Maintain and deliver records as required by transfer orders and handing-over provisions (ss 158; 162; 168; 172; 178). Transfer order schedules must be available for public inspection at a place identified in the order (s 149).
Where an order contemplates transfer to a subsidiary, expect a further order under s 155 to effect vesting in the subsidiary and prepare to hand over records promptly (s 155(4)(b)).
Regulatory and planning interface (s 60)
If undertaking works for extension, expansion or enhancement of distribution or transmission systems, note the partial exemption from local planning schemes (s 60(3)). Still, consult the responsible authority in the formulation of proposals and, where works do not comply with a scheme, give written notice to the Minister and Minister responsible for planning, and disclose details in the annual report (s 60(4)-(6)).
Responding to information requests and compliance with the Fines Act (s 72)
Implement protocols for responding to information requests under the Fines, Penalties and Infringement Notices Enforcement Act 1994 s 100A. Disclosures may include customer names and addresses but must exclude photographs and signatures, and must be provided free of charge (s 72(1)-(3)).
Civil penalty exposure and internal controls (s 39(3); s 63A(3))
Where regulations or arrangements prescribe obligations as civil penalty provisions, implement compliance monitoring for those specific obligations and a daily compliance escalation process, given daily amounts can accrue for ongoing contraventions (s 39(4); s 63A(4)). Ensure legal review of any instrument that imposes such obligations.
Delegations and execution (s 71; s 137)
Issue delegations in writing executed by the corporation (s 71(3)). Track delegated powers and maintain delegation registers. Note that a person to whom a power is delegated cannot further delegate that power (s 71(4)). If the Treasurer delegates to a Treasury officer, ensure this is evidenced in writing (s 137).
Recordkeeping and documentation for tax exemption and registration (ss 177-178; 204-205)
Where transfers are exempt from State tax under ss 177 and 204, secure Treasurer certifications where appropriate and retain them as conclusive evidence (ss 177(3)-(4); s 204(3)-(4)). Provide relevant instruments to registrars (Registrar of Titles, Registrar of Deeds) and rely on s 178 and s 205 for statutory recognition of vesting statements.
Prepare for ministerial directions and parliamentary laying requirements
Track and comply with ministerial instruments: s 114 requires the Minister to lay copies of instruments about gas supply before each House within 14 days (s 114(6)); similar laying obligations exist for other directions under Part 9 and Part 10 (ss 146; 199). Compliance officers should catalogue receipt and ensure timely parliamentary lodgement or s 134 procedures where Parliament is not sitting.
Risk management around interruption of supply
Implement contractual terms with customers that reflect the statutory interruption regime (s 63).
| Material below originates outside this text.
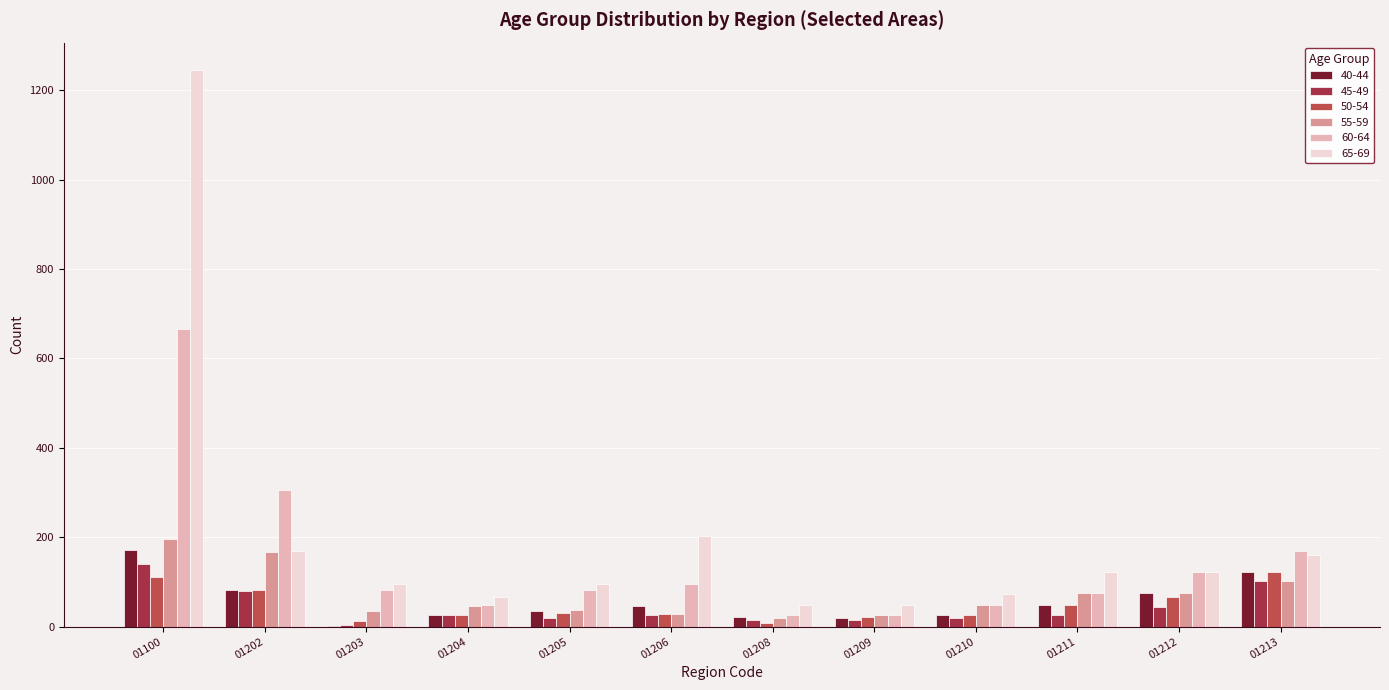

Which series has the widest spread of values?

65-69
Since the Act limits liability for interruptions caused by accident, emergency or unavoidable cause (s 63(1), (3)), ensure commercial agreements allocate risk and compensation regimes appropriately.
In practice, compliance requires corporate governance frameworks, contract management systems for prescribed contracts, dedicated liaison with the ERA and the Public Sector Commissioner, delegation registers, documented staff instruments and codes, close record-handling for transfers and Treasury certificates, and active monitoring of subordinate instruments that may alter civil penalty exposure. The Act places many compliance obligations on boards and CEOs; internal legal and compliance teams should maintain an obligations map keyed to the statutory sections cited above.